» About this task:
Copy verbatim the portion of the rows below that begins with the line containing "How many bars are there in total?" and ends with the line containing "2016 vs 2018", including both of those lines. Omit the pictures from your copy.

___ Information supplied ___

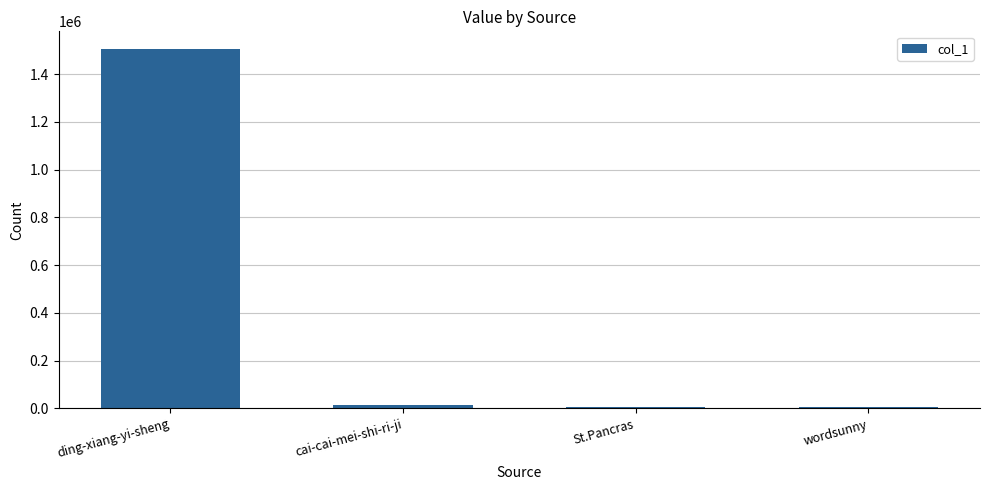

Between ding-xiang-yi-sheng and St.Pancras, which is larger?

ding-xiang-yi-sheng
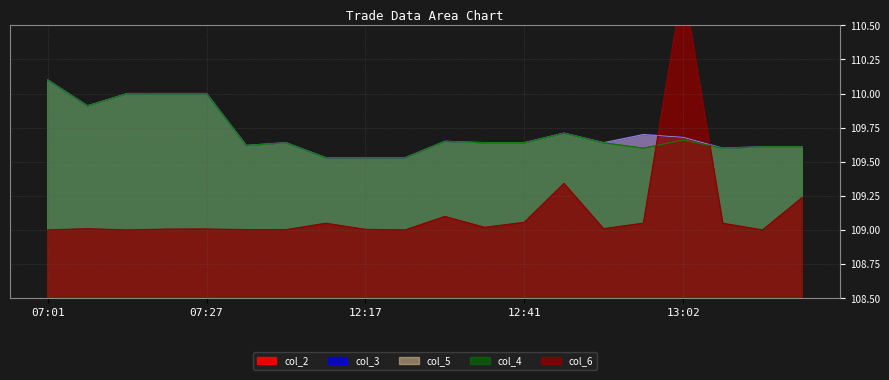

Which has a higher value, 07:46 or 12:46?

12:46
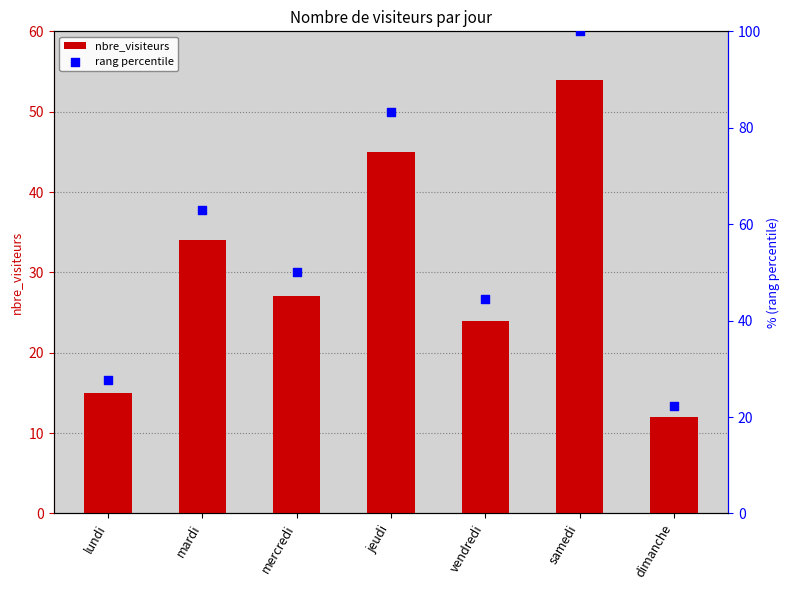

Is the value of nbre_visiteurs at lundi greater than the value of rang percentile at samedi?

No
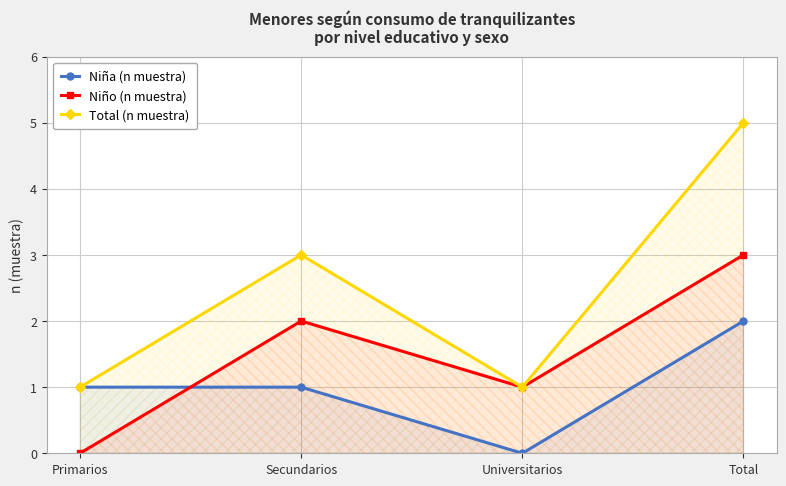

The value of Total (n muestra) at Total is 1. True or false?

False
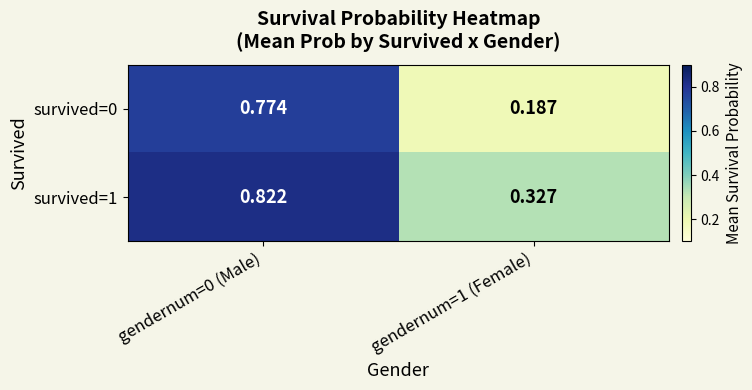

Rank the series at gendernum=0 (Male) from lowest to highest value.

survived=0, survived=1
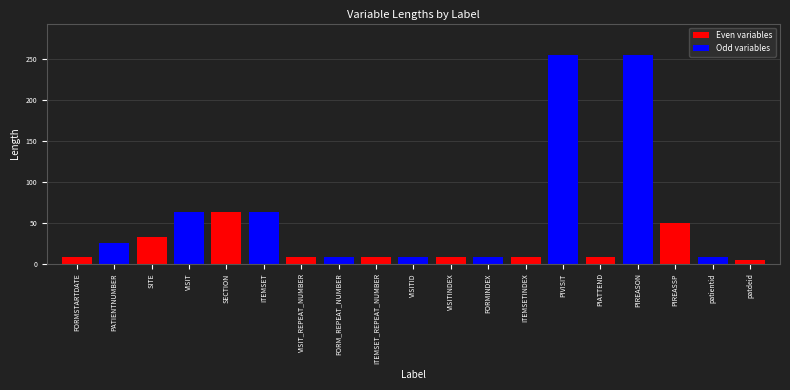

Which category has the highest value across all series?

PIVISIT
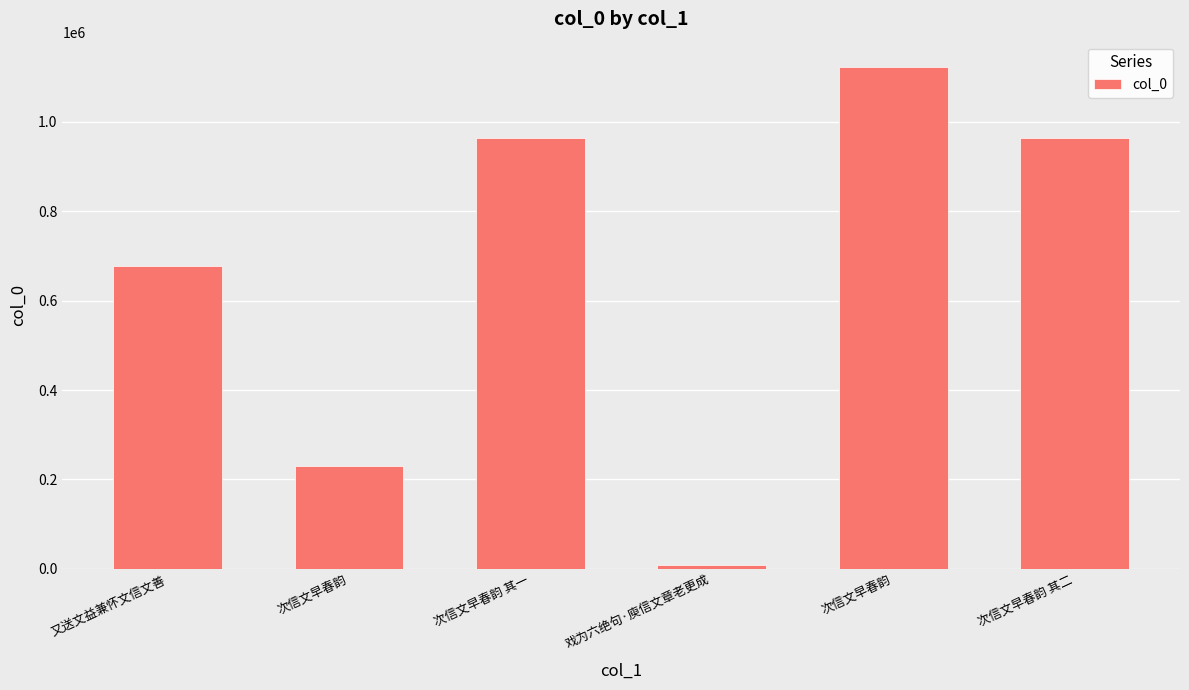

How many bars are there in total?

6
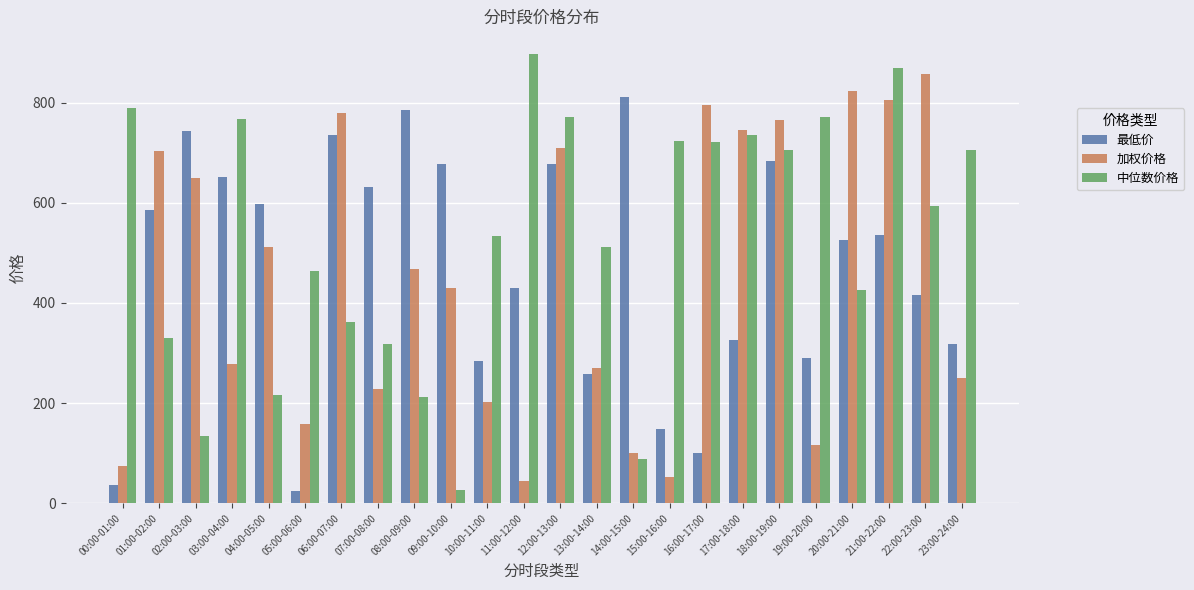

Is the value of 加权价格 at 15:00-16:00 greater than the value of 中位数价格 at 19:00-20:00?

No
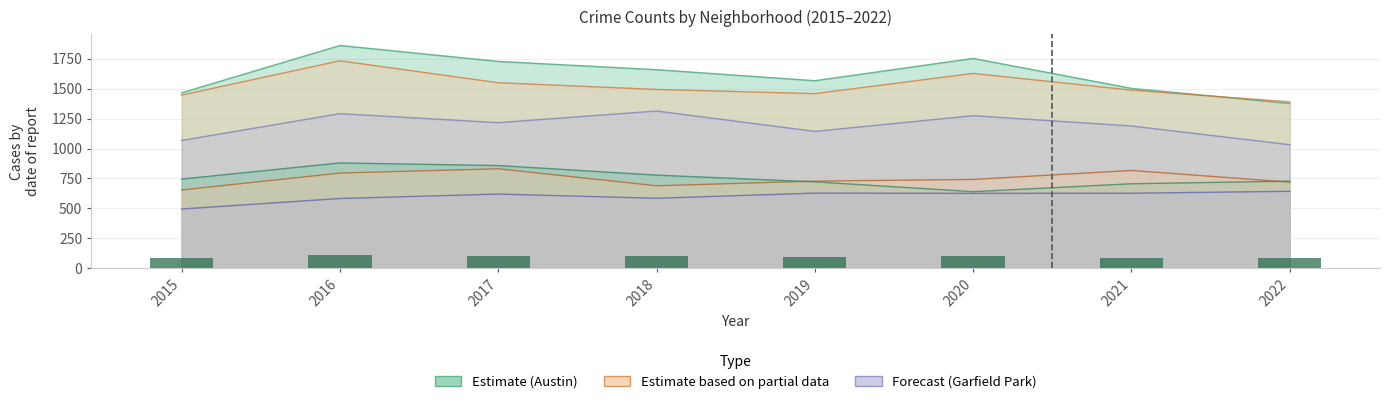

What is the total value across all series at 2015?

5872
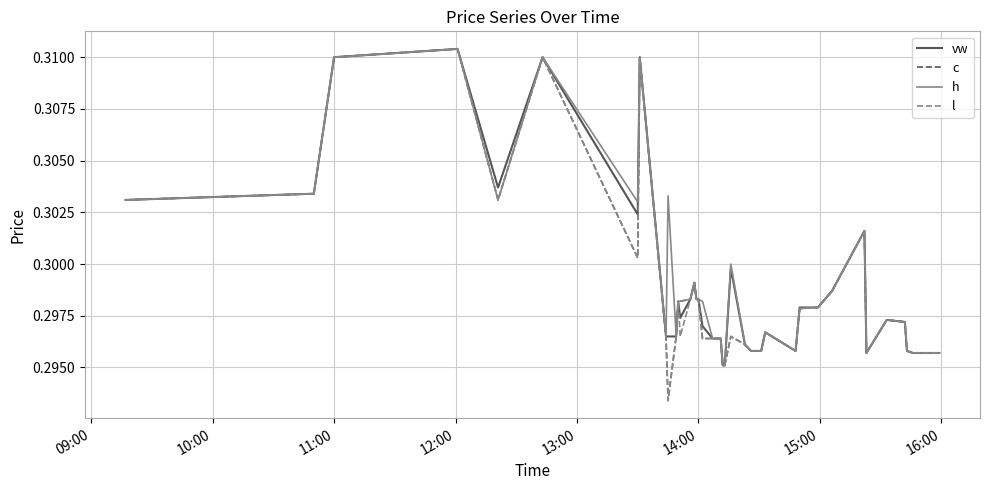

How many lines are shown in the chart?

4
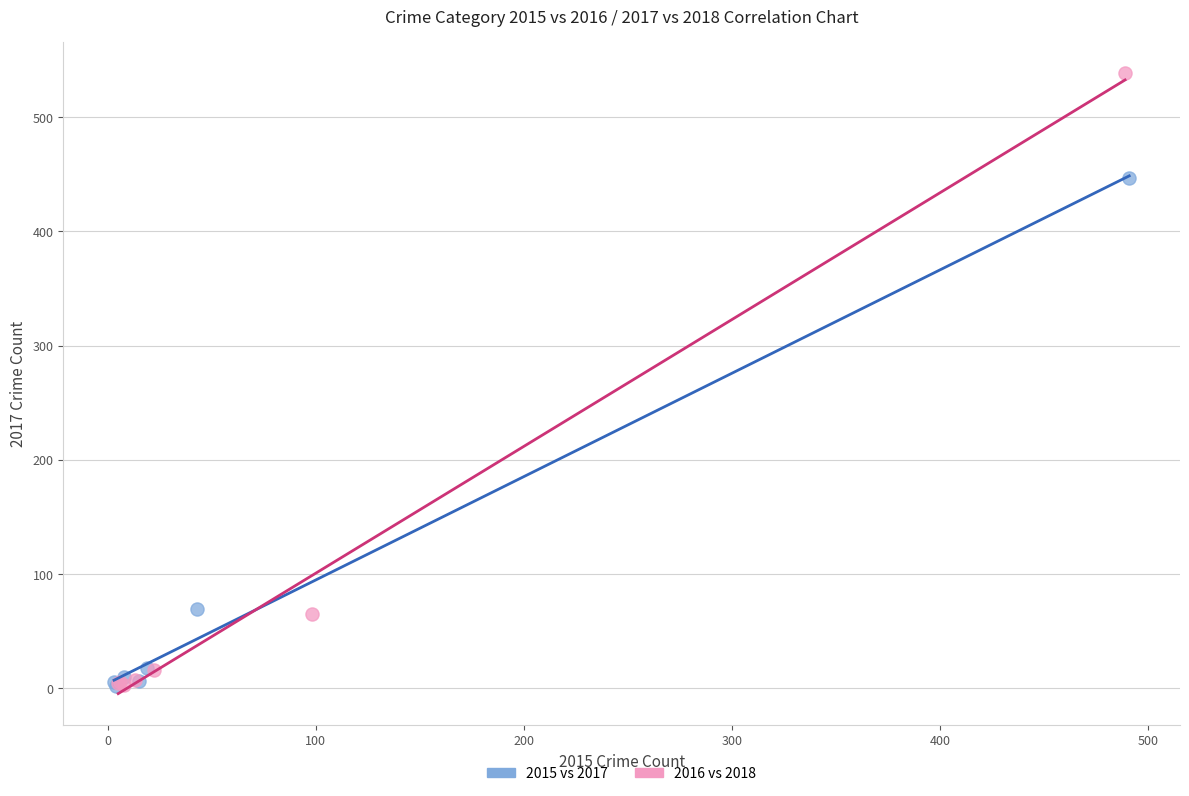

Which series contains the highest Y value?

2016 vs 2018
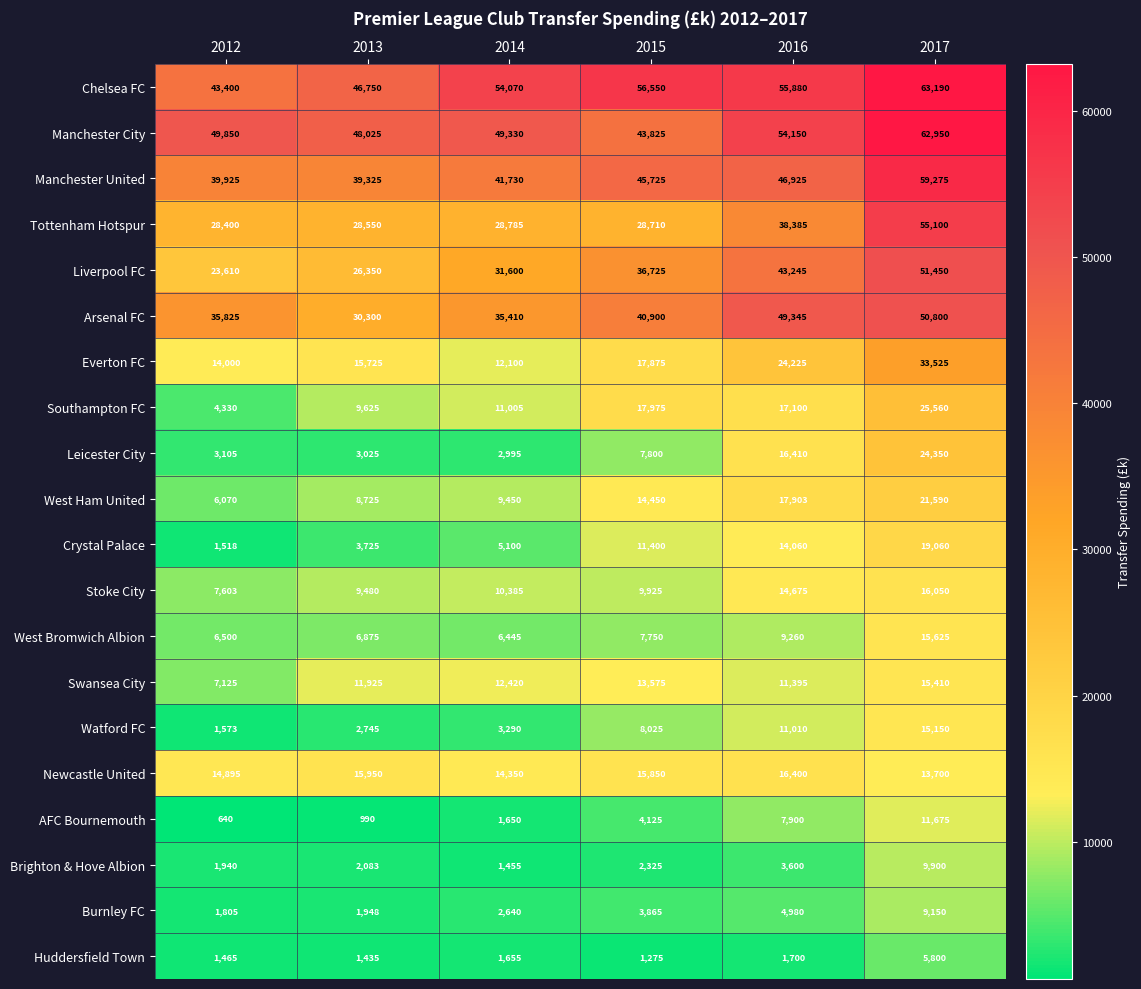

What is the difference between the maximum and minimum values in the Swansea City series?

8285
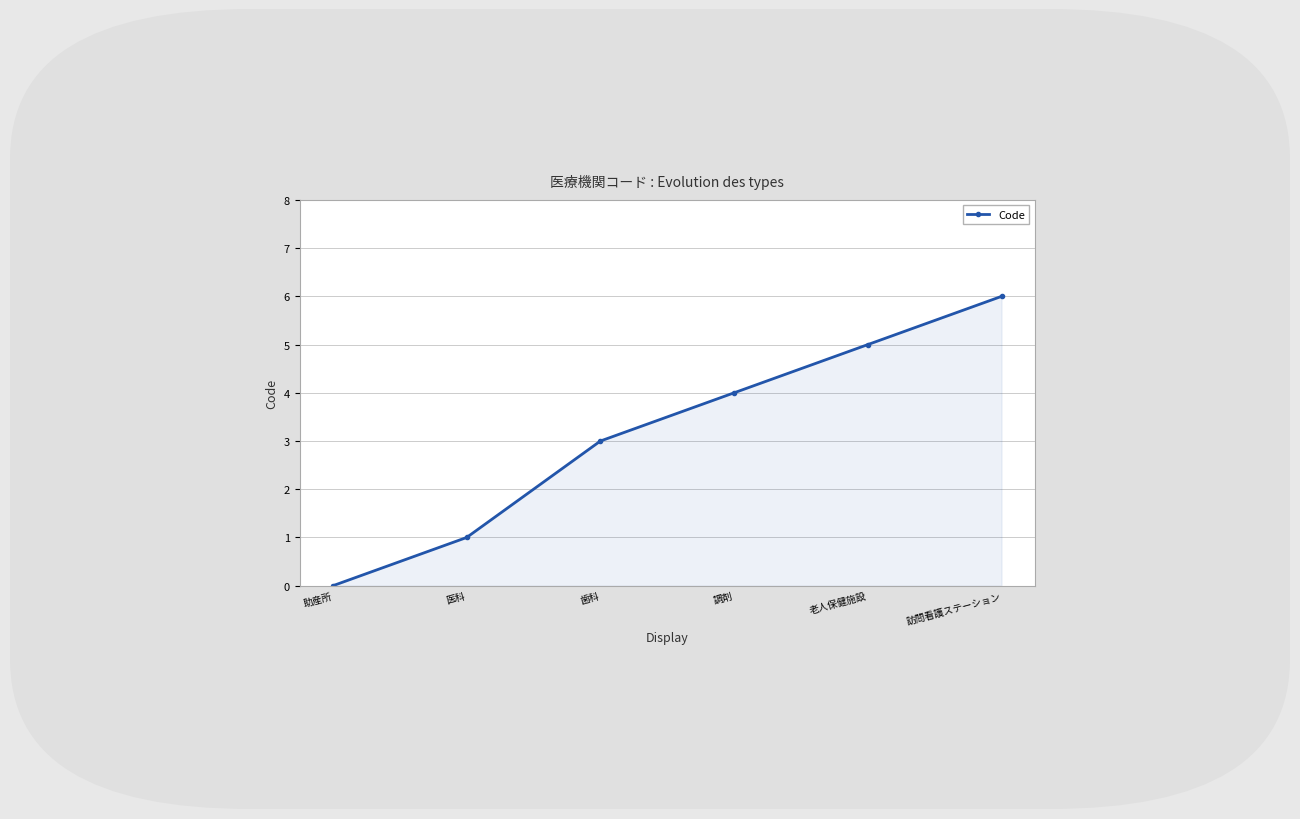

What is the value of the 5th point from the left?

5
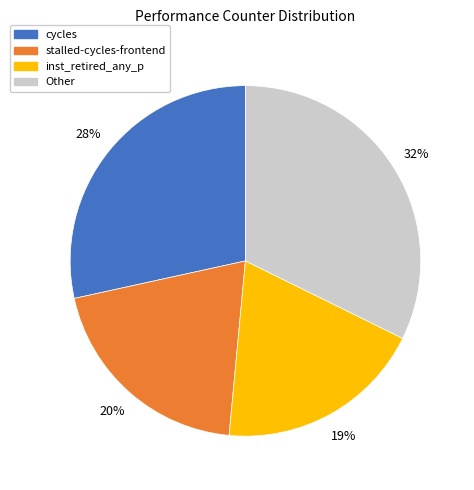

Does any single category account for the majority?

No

___

» Your solution:
How many bars are there in total?

6

Is the value of 加权价格 at 15:00-16:00 greater than the value of 中位数价格 at 19:00-20:00?

No

What is the total value across all series at 2015?

5872

How many lines are shown in the chart?

4

Which series contains the highest Y value?

2016 vs 2018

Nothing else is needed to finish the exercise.